■ **Task brief**: Among the records below, find the lines containing "Vitamin" and state only how many there are.

Segment Start: Input

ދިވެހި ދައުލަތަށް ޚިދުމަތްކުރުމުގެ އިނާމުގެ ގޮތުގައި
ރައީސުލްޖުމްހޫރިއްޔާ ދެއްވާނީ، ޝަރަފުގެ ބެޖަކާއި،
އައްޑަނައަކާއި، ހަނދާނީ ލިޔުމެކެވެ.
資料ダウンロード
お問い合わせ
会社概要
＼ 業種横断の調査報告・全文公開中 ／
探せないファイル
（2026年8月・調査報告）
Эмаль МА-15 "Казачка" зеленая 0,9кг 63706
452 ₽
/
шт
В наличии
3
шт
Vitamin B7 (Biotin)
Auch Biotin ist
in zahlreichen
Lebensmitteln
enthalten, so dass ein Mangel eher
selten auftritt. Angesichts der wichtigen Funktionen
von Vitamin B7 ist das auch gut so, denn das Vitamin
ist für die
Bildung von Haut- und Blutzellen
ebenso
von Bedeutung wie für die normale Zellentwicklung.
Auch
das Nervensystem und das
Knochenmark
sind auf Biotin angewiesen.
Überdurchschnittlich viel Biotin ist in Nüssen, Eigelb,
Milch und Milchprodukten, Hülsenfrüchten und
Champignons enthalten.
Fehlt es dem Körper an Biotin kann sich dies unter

Segment End: Input

■ **Solution for this exercise**: 2